_Task prompt_
When copying the records below, keep every word as it is and drop the images.

(Dataset excerpts)

-- -- --

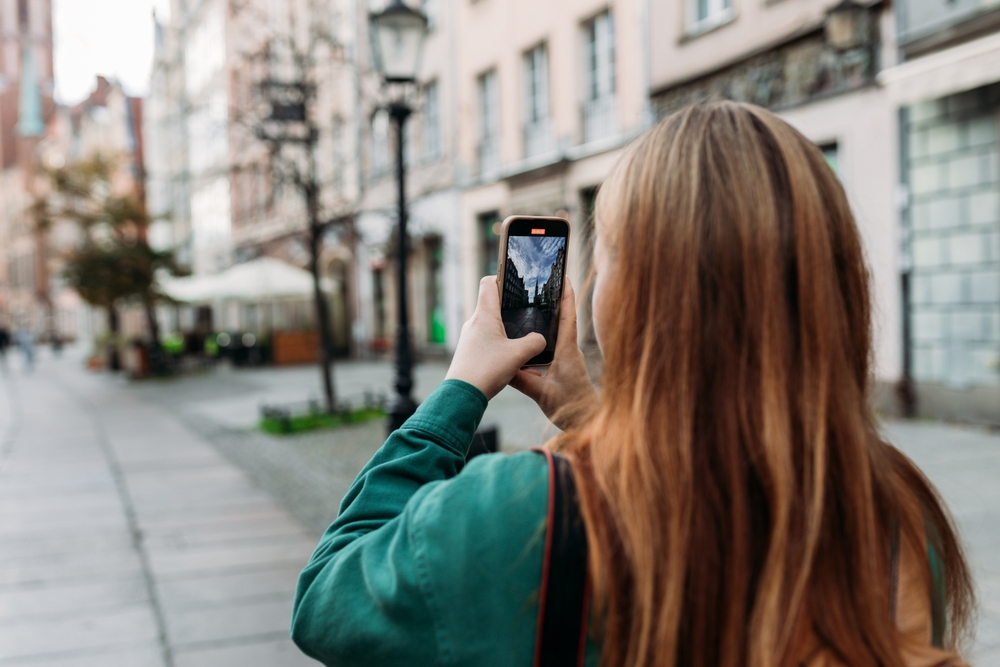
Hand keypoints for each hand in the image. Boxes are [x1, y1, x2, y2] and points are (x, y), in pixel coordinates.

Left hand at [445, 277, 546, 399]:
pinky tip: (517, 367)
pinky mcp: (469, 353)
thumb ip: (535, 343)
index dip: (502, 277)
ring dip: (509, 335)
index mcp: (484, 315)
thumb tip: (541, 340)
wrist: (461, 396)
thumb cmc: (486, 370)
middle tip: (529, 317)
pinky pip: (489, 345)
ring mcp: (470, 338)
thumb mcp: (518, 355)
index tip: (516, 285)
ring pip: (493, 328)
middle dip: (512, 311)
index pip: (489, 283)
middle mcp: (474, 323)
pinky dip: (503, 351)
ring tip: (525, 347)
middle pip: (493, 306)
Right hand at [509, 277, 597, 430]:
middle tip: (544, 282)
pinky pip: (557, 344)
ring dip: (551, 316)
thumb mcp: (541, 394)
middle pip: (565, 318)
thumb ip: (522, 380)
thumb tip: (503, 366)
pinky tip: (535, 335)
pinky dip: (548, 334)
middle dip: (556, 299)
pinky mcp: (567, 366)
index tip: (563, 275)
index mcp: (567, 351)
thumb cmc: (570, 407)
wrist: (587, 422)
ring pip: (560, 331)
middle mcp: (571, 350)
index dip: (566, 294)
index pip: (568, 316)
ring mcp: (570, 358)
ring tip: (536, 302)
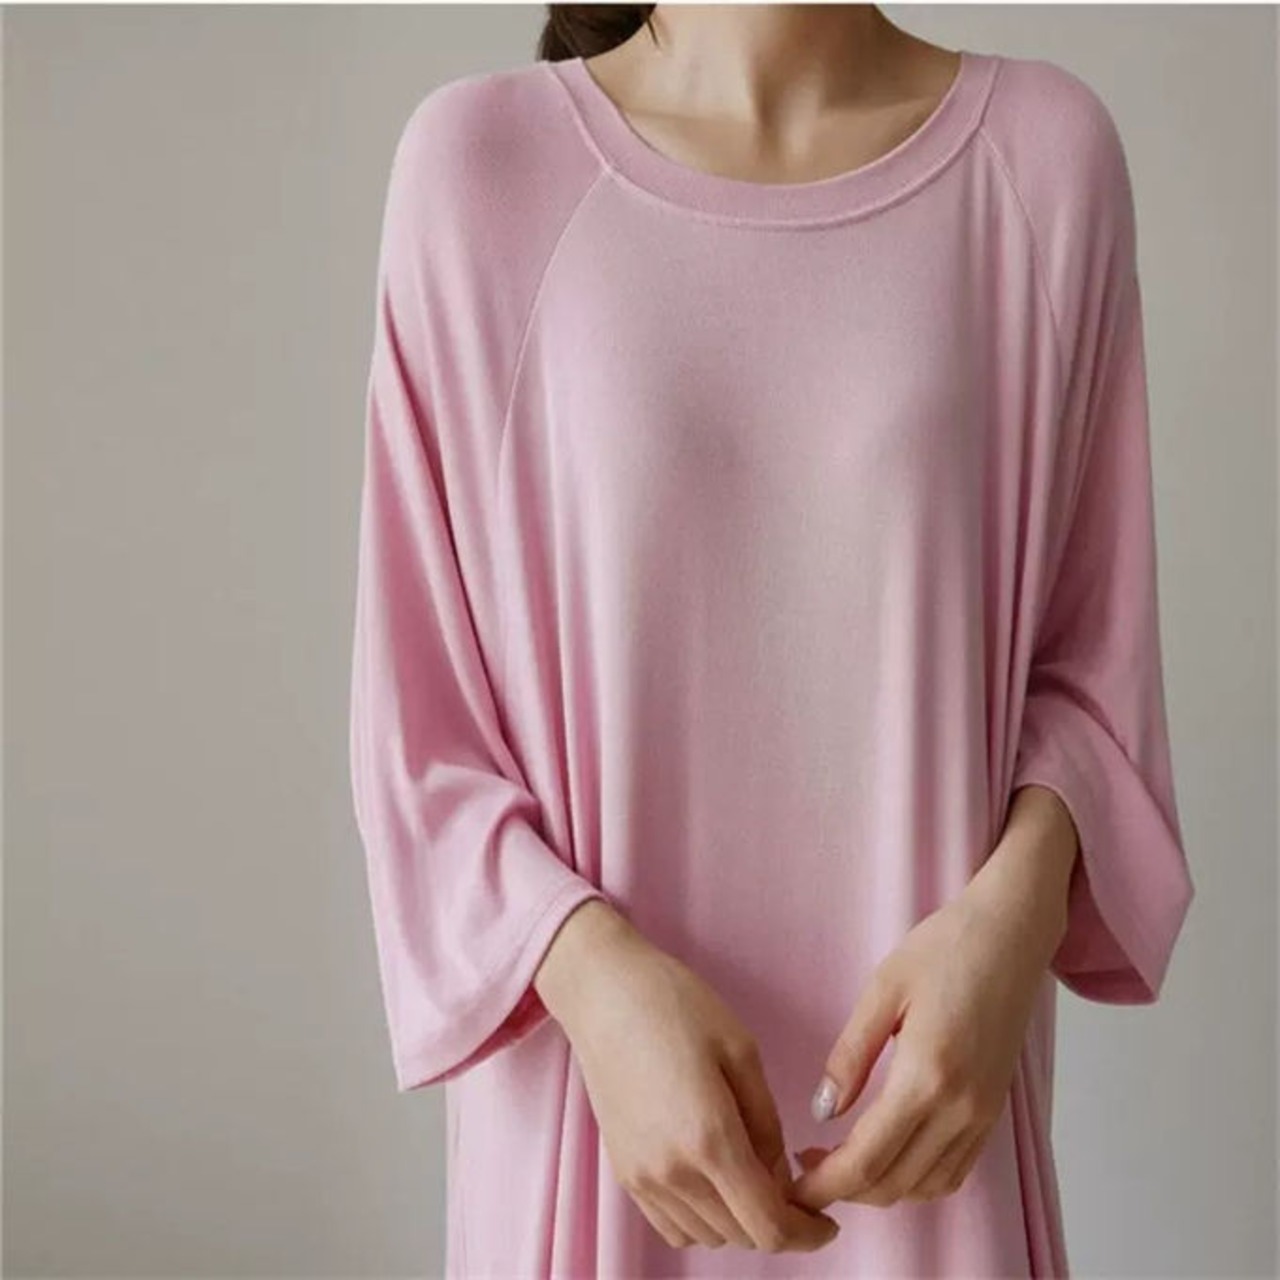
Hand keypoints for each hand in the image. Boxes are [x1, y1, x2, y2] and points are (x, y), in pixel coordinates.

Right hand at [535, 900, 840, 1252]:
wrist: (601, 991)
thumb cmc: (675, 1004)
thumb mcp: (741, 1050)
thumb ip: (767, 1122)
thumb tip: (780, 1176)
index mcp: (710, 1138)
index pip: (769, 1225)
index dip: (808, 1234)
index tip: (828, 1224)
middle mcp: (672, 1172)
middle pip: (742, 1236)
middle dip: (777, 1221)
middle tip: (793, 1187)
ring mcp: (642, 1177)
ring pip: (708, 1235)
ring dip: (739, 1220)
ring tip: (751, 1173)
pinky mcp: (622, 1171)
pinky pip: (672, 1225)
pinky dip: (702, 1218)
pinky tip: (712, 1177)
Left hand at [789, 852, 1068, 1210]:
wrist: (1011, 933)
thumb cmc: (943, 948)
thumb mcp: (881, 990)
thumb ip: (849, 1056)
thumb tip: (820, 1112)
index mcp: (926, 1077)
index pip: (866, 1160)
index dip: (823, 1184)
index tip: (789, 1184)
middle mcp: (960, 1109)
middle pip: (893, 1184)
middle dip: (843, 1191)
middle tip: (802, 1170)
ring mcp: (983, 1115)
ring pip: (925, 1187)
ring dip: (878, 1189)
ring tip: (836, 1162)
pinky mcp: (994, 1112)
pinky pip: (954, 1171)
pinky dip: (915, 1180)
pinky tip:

-- -- --

_Answer to this problem_
Hand keypoints for each hand in the image. Boxes are [x1, y1, x2, y2] and points are (x, y), in pixel coordinates.

Left hand at [445, 277, 546, 399]:
pinky tip: (517, 367)
pinky mcp: (469, 353)
thumb ip: (535, 343)
index dip: (502, 277)
ring dip: (509, 335)
index mcp: (484, 315)
thumb tip: (541, 340)
wrist: (461, 396)
thumb cmc: (486, 370)
middle tip: (529, 317)
pinky pip: (489, 345)
ring mcp: (470, 338)
thumb mcp: (518, 355)
index tip: (516, 285)
ring pip: (493, 328)
middle dip: (512, 311)
index pip: (489, 283)
middle mcp: (474, 323)
pinky dip: (503, 351)
ring tip: (525, 347)
middle pip: (493, 306)
Right hand at [509, 277, 597, 430]:
middle tip: (544, 282)
pinky pip: (557, 344)
ring dip: (551, 316)
thumb mcp: (541, 394)
middle pip: (565, 318)
thumb ip: (522, 380)
thumb tip: (503, 366)
pinky tip: (535, 335)
pinky dip: (548, 334)
middle dip: (556, 299)
pinky mcp: (567, 366)
index tip: (563, 275)
index mcp: (567, 351)
thumb cmc: (570, 407)
wrist: (587, 422)
ring pip: (560, 331)
middle mcp: (571, 350)
index dip: (566, 294)
index pip: (568, 316)
ring mcp: (570, 358)
ring tip: (536, 302)
Hand keypoints for each hand in the image. Boxes are [x1, y1, x2, y2] and points are (x, y), in pixel coordinates.

Right hand at [535, 900, 840, 1252]:
wrist: (601, 991)
thumb cmc: (675, 1004)
thumb mcp: (741, 1050)
thumb ip: (767, 1122)
thumb tip: (780, 1176)
index mcp: (710, 1138)
index pip: (769, 1225)
index dip: (808, 1234)
index tip: (828, 1224)
middle mcp: (672, 1172)
middle pip: (742, 1236)
middle dip: (777, 1221)
middle tip: (793, 1187)
ring mcp: (642, 1177)
ring pip: (708, 1235)
ring dip: (739, 1220)
ring tip: (751, 1173)
pinky mcp: (622, 1171)
pinky pip: (672, 1225)
pinky dip: (702, 1218)
pinky tip: (712, 1177)
Left hand at [789, 852, 1068, 1210]:
wrist: (1011, 933)
thumb cmc: (943, 948)
thumb mcp: (881, 990)
thumb ip: (849, 1056)
thumb tip: (820, 1112)
index mcp: (926, 1077)
index pip: (866, 1160)
index dip: (823, 1184)
index tip: (789, 1184)
middle mcp: (960, 1109)
middle pip: (893, 1184)
middle dip: (843, 1191)
middle tip: (802, 1170)
ring mcp: (983, 1115)
ring pip: (925, 1187)
ring dip: (878, 1189)
ring tip: (836, 1162)
pinky mcp: (994, 1112)
pinky pip: (954, 1171)
pinky dip: (915, 1180)
pinky tip:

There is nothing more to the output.